(KUTIPAN):
· · ·

Tak Akan Melupakan Para Pahlawan
Ketika saya kembali ke Kostrad dari istana Bogor, sudah tidak ada lagi persoalan merebut Halim dengan kekerasan. Untung sudah tidak ada di sana. D.N. Aidit sudah terbang ke Yogyakarta menggunakan Dakota AURI. Omar Dhani dan keluarganya diberi perlindungan oleh Presiden Soekarno di Istana Bogor.
Sarwo Edhie melaporkan waktu menyerang dan menduduki Halim, hanya ada sedikit pertempuran. Dari pihak kita hanya ada seorang yang gugur, dan dari pihak Angkatan Udara dua orang. Dalam pada itu suasan tegang yang diliputi pertanyaan mencekap adalah di mana adanya perwira-perwira kita yang di culik itu?. Sementara itu reaksi masyarakat terhadap “Gerakan 30 September” muncul secara spontan. “Badan Koordinasi Pengganyangan Kontra Revolusioner Gerakan 30 September” berdiri dengan pimpinannya antara lain Subchan ZE. Mereka menyerukan satu aksi bersama untuk menghancurkan Gestapu/PKI itu.
Di tengah suasana mencari para perwira yang diculik itu seorang Polri, Sukitman, yang ditawan oleh gerombolan G.30.S/PKI. Ia menceritakan pengalamannya. Ia ditawan oleh gerombolan yang melakukan penculikan di rumah Jenderal Pandjaitan dan dibawa ke Lubang Buaya. Ia di tempatkan di sebuah rumah, tetapi kemudian berhasil meloloskan diri. Berdasarkan petunjuk Sukitman itu kami ketahui, bahwa para perwira yang kami cari itu sudah dibunuh. Mayat mereka dimasukkan dalam sebuah sumur tua sudah kering.
Maka saya perintahkan untuk menemukan sumur itu dan menggalinya. Baru pada tanggal 4 Oktober penggalian dilakukan dengan bantuan dari anggota-anggota Kesatuan Inti Para Ampibi (Kipam) dari KKO-AL dengan menggunakan alat-alat seperti tabung zat asam. Untuk mendapatkan sumur yang dimaksud Sukitman memang memakan waktu.

· · ·

(PETUNJUK TUGAS):
A – Jawablah tiga pertanyaan berikut berdasarkan kutipan tentang pencarian para perwira yang diculik, dengan penanda yang sama pada setiap jawaban.
(i) Ke mana D.N. Aidit terbang, dan dengan pesawat apa?
(ii) Berapa orang dari pihak Angkatan Udara yang gugur ketika Halim diserang dan diduduki?
(iii) Pada tanggal berapa penggalian sumur dilakukan?
B – Tulis ulang paragraf dalam kutipan tentang pencarian para perwira yang diculik yang dimulai dengan "Di tengah suasana mencari para perwira" menjadi daftar butir singkat tanpa menghilangkan fakta pokoknya.
C – Lanjutkan kutipan tentang pencarian para perwira yang diculik dengan menuliskan bagian berikutnya setelah kalimat terakhirnya.

(CUPLIKAN DATASET):

· · ·

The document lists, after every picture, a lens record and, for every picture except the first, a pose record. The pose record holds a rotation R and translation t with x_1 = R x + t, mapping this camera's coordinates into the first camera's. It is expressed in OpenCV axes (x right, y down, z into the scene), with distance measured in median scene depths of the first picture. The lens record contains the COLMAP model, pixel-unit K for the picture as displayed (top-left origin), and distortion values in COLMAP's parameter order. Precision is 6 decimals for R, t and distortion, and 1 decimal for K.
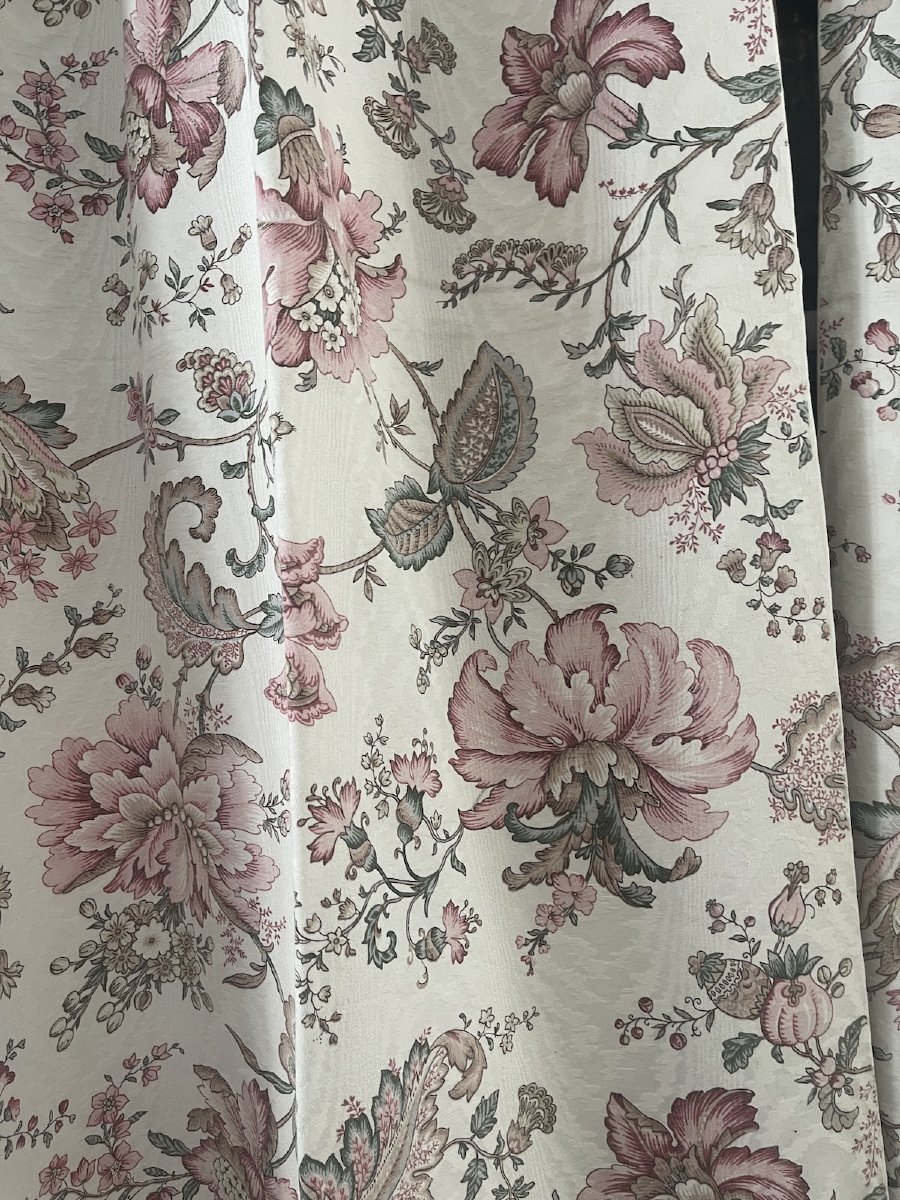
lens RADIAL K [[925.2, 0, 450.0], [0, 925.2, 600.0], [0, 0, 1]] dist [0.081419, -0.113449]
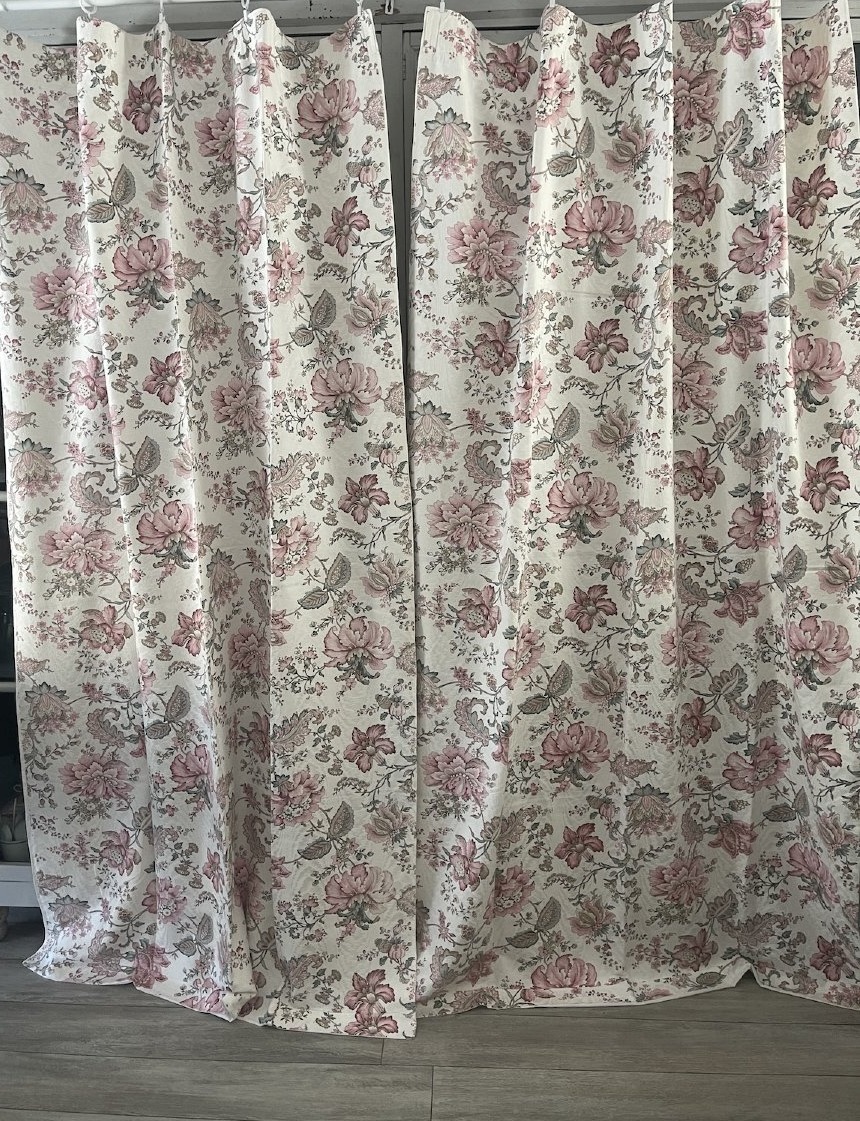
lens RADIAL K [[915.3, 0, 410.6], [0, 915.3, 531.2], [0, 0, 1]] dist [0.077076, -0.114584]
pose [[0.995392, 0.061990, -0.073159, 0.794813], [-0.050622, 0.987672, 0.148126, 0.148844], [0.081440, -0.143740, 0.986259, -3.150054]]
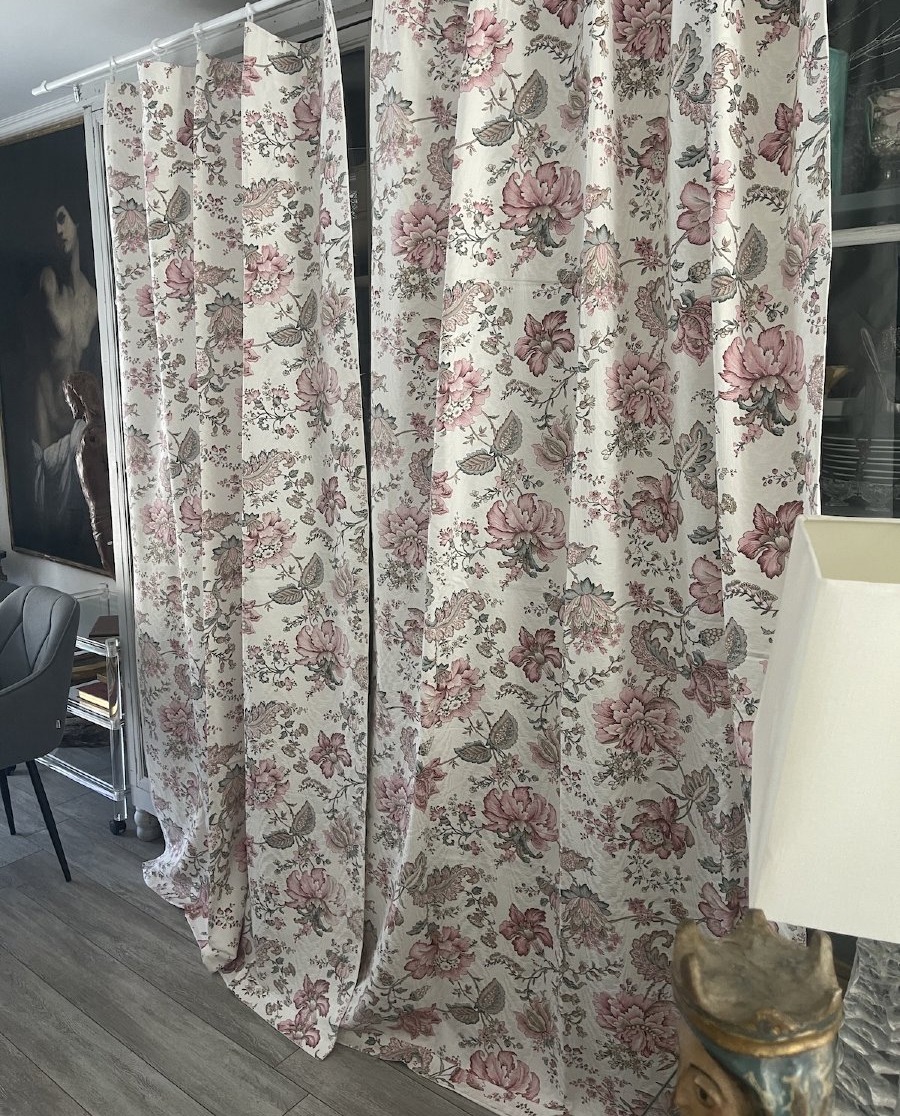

· · ·

(JAWABAN TUGAS):
A –
(i) Ke Yogyakarta, dengan Dakota AURI.
(ii) Dua orang.
(iii) Tanggal 4 Oktober.

B –
- Sukitman, seorang anggota Polri, ditawan oleh gerombolan G.30.S/PKI yang melakukan penculikan di rumah Jenderal Pandjaitan.
- Ia dibawa ke Lubang Buaya dan ditempatkan di sebuah rumah.
- Ia berhasil meloloskan diri, lalu menceritakan pengalamannya.
- Dari petunjuknya diketahui bahwa para perwira yang dicari sudah dibunuh.
- Mayat mereka dimasukkan ke dalam sebuah sumur tua yang sudah kering.

C –
Benar, jenazah para perwira itu kemudian ditemukan. Saya sendiri menyaksikan pengangkatan jenazah-jenazah itu yang terdapat di dalam sumur yang sudah mati, ditimbuni dengan sampah, daun singkong dan tanah secara berselang-seling. Amat memilukan! Amat menyedihkan!
Tengah hari, pukul 12.00 diangkat jenazah yang teratas, jenazah Pierre Tendean. Kemudian diangkat dua jenazah yang diikat menjadi satu. Ternyata itu jenazah Mayjen. Soeprapto dan Mayjen. S. Parman. Saya hampir-hampir tidak percaya, bahwa kebiadaban orang-orang G.30.S./PKI itu bisa sampai demikian. Sesudah itu diangkat lagi tiga jenazah yang juga diikat jadi satu. Jenazah Letjen. A Yani, Mayjen. Harjono M.T. dan Brigjen. Sutojo Siswomihardjo Nampak di depan mata saya yang basah. Saya gemetar menyaksikannya sambil menggigit bibir. “Saya tidak akan melupakan kejadian ini,” kata saya di dalam hati. “Sungguh, saya tidak akan melupakannya.” Siapa pula yang bisa melupakan kejadian yang biadab seperti ini !. Lalu satu lagi jenazah diangkat dan itu jenazah Brigjen. D.I. Pandjaitan. Semua jenazah dalam keadaan rusak akibat penganiayaan.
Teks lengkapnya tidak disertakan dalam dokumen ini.